Surprising that even though all of her ached to say that, she managed to keep the pain out of her voice.
He placed a pan in the drying rack with deliberation, his expression shuttered. “I do miss Brazil. It will be nice to visit.” Visit. That was an interesting choice. “I haven’t been back in years, you know.”
She swallowed hard as she shut the dishwasher. She hadn’t known that. She wasn’t planning on asking him to stay, but after hearing that, she knew she absolutely couldn’t.
But she’d known that all along, hadn’t she?
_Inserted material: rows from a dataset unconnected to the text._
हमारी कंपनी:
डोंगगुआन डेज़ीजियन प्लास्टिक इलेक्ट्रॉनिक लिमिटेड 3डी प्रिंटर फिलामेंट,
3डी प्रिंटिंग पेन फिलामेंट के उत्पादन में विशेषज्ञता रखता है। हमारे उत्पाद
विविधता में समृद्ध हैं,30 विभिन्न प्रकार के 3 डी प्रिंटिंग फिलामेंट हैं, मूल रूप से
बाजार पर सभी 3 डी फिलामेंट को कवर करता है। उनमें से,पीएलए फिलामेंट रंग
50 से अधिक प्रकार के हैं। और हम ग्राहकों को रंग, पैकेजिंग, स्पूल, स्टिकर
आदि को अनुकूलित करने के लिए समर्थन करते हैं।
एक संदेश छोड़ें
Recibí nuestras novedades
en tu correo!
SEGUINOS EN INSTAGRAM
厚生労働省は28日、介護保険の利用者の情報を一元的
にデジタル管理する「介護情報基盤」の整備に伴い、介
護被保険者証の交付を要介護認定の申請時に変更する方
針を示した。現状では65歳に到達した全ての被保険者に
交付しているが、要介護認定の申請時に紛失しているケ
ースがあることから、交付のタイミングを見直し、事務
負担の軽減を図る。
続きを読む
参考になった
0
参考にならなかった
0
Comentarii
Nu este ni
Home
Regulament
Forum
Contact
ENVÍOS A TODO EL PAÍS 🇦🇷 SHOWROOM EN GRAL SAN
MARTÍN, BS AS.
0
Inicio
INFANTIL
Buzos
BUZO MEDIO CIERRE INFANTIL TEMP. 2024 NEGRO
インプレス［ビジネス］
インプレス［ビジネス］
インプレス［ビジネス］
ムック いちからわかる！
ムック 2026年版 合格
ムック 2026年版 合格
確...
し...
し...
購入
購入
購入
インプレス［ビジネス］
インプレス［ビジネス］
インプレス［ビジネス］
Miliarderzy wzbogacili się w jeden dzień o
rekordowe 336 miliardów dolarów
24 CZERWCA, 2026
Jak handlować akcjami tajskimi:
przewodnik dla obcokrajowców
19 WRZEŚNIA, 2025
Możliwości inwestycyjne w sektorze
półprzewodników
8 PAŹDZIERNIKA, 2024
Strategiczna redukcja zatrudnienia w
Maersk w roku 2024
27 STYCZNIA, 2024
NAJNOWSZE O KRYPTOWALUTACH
“Well, now you can have a nice long visit. Until the tour starts up again. Or I guess until the baby’s born.” Her voice caught on that, on the agony of having to see him again, but not being with him. She curled her fingers around the counter, held on for dear life. It was that or grab for him one last time.
“Lil.” A rough, needy scrape as he pulled her hands from the counter. And then he was kissing her, all raw want and bitter desire.
She kissed him back just the same, fire igniting along her veins. If this was how they’d say good-bye, she’d take it. After all, this was how they’d said hello, way back in Vegas.
He’d be leaving soon. Perhaps not tomorrow, but he would, in the end. Taking her heart, and perhaps even their baby.
She anchored his face between her hands, devoured his mouth, because if this was the last scrap of him she could have, she’d snatch as much as she could.
He unbuttoned his jeans with sharp, urgent movements, never giving up her mouth. He spun her around, pressed her against the counter, careful of her belly. A quick flip of her skirt, a tug at her panties, still not fast enough—it would never be fast enough for her—and then he was inside her.
The counter was cold and smooth beneath her palms, her neck twisted so that she might see him, and his cock was hard and urgent as he thrust inside.
This was how she loved it between them—fast, fierce, the pleasure
building to a razor-sharp peak in seconds.
His mouth rubbed along her neck, stubble scraping, lips caressing, and soft phrases of Portuguese pouring into her ears. He was pleading with her, begging for something, but she didn’t know those words—he hadn’t taught them to her. So she couldn’t answer.
Instead, she pressed back against him, asking for more, telling him he could take what he needed. And, in the process, give her what she needed.
She heard the smack of his hand coming against the counter, his taut arm pressing hard against her side as he braced himself. His free hand slipped around, found her clit and teased it. Oh Jesus. In this position, with him still muttering against her neck—she was going to come hard and soon.
He shifted his stance, hoisted her onto his thighs, her heels leaving the floor as his fingers kept working her clit, his cock moving deep within her. A few thrusts like that, held so precariously but so tightly by him, and she was done. The climax was sharp and sustained, almost painful in its shattering.
And it would be the last time.
One last thrust, a final plea that she still couldn’t understand, and he came inside her, warmth and wetness beginning to slide down her thigh.
The tears slipped from her eyes then to fall to the counter beneath her face. Adriano breathed hard on her neck as he set her carefully back down, his cock leaving her as he did.
The tears came harder until she was fighting for air.
He turned her around and held her as she sobbed, his hand rubbing slow circles on her back. And she wept and wept, this farewell breaking her open, her grief spilling out.
This wasn’t good-bye to him. She’d see him again.
This was good-bye to them.
CHAPTER SIXTEEN
They sat in the truck in the parking lot of the doctor’s office, neither speaking.
Adriano curled his hands around the steering wheel but didn’t start the engine. He knew he needed to, but once he did, he’d start the journey home. The journey away from her.
She was gorgeous today, not that she ever wasn’t, her eyes bright, her skin glowing, her body rounded with pregnancy.